Meine Favoriten an zu lesenden Kochbüchern
sind derzeit
Die gute einfache Küche,
Die gute alte Bauernküche von Marlene Grosse Berg,
Die rustikale Küche,
waraus ich allerdings am Liebsten koche
Der Bäuerin in den Kochtopf g´schaut, alte oberösterreichische Rezepte
Das Kochbuch der Bäuerin von Elisabeth Heinrich.
Kommt wohl auch von der geschmacklichen Prägung her und ohne Schnickschnack, einfach gekocht und doch sehr wohlschmeckend.
Ich schreib hier jetzt nicht, wieviele Kochbücher im Laufe der Jahre zusammengekommen sind, sind meine Bilderbücher zum Durchblättern.
Aber auf der anderen Seite, wirklich kochen - da kommen viel weniger Rezepte auf den Tisch.
@Doris, Pizza, Toast Hawai kam sicher auch bei meiner Mutter nicht auf den Tisch, sie hatte andere Spezialitäten, ihren Apfelstrudel - ich krieg ihn heute noch nicht so hin, das gebratene Hähnchen aus eigener Haltung wird bei mir auch nicht so wohlschmeckend wie sie es konnte. Griessbrei mit selbstgemachtem Himbeersirup, einen Auflauf mit Heidelbeeren,ihr Reisauflauf- ihre Mehlspeisenküche - da läuft mir heute noch das Wasser im Mund zusammen.
Und nein Kartoffelknödel gabs bei uns auch nicht, wir sind eine Semmelknödelgegend. Ich muss zugeben, dass ich die Zubereitung von Karotffelknödeln auch nicht beherrsche.
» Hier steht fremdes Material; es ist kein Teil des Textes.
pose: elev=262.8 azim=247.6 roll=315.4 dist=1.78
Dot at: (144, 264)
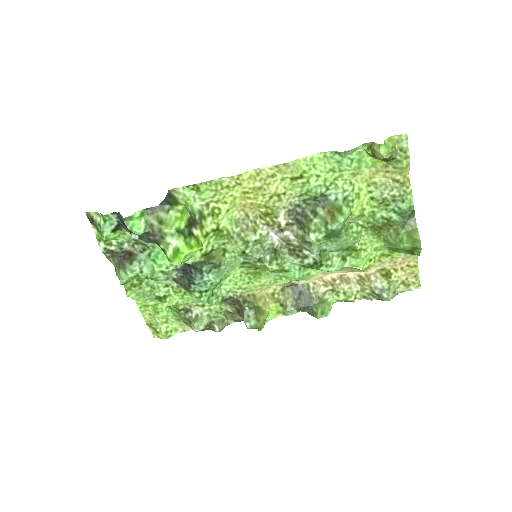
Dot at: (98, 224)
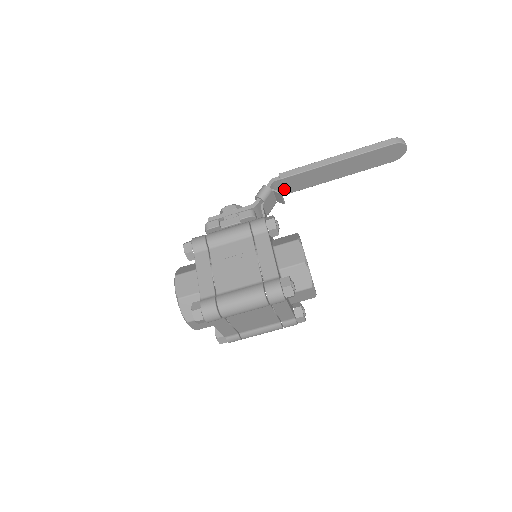
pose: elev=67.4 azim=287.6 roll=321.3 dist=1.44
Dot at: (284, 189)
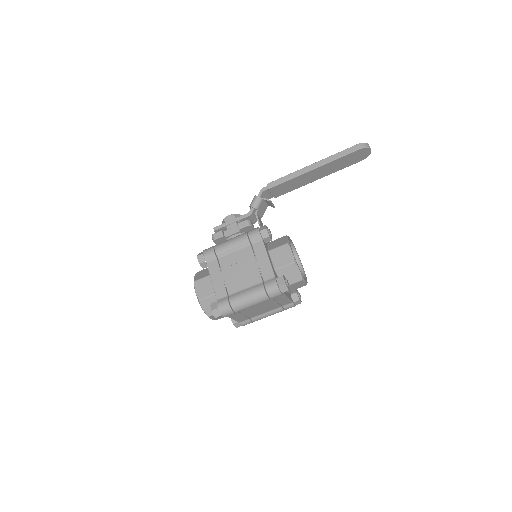
Dot at: (273, 195)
Jede Gegend hat ihre landestypischen Rezepte und Spezialitäten.
Meine Mutter hatte sehr wenig Zeit, sehr viel Arbeit, aber das Essen wir trotzdem immer sehr gut.
Was ich von meiner Mutter gelernt habe, dass aus dem, was vor Ort da ist, was gutes gekocht werden kann.
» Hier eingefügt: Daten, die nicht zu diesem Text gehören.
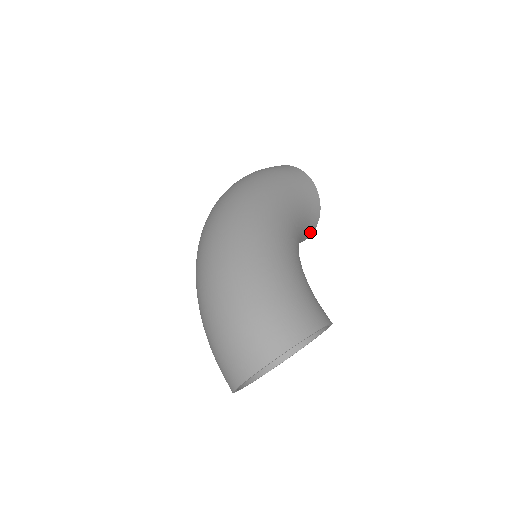
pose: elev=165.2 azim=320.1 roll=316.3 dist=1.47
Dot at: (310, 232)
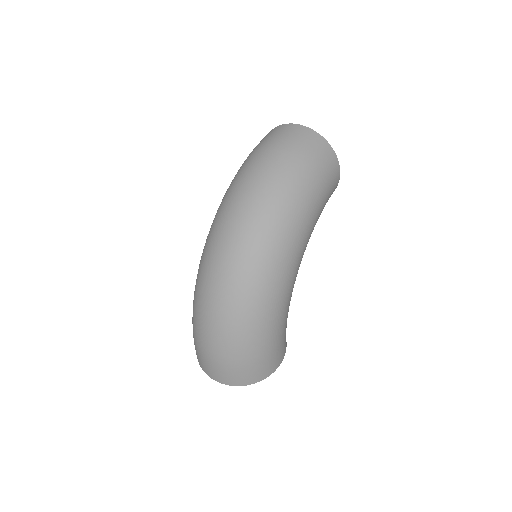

mein Vater hatte viele Jahre Kartoffeln angebaut, selbst gute frische Kartoffeln - nur gekocht- mit ein paar Zutaten- ist wesentlich besser als dieses viele fertige Zeugs.
Einen einfachen Schweinebraten mit Kartoffelkäse und Semmelknödel, Krautsalat, das ist ein Genuss, Sauerkraut aus dem Slow Cooker- mit selbstgemachten Bratwürsten- nicht zu verachten.
Vielleicht ist das auch das Geheimnis der einfachen Küche- ein paar gute Zutaten und es braucht den ganzen Wust an Zutaten, der in heutigen Rezepten in ellenlangen Listen angeführt ist, gar nicht.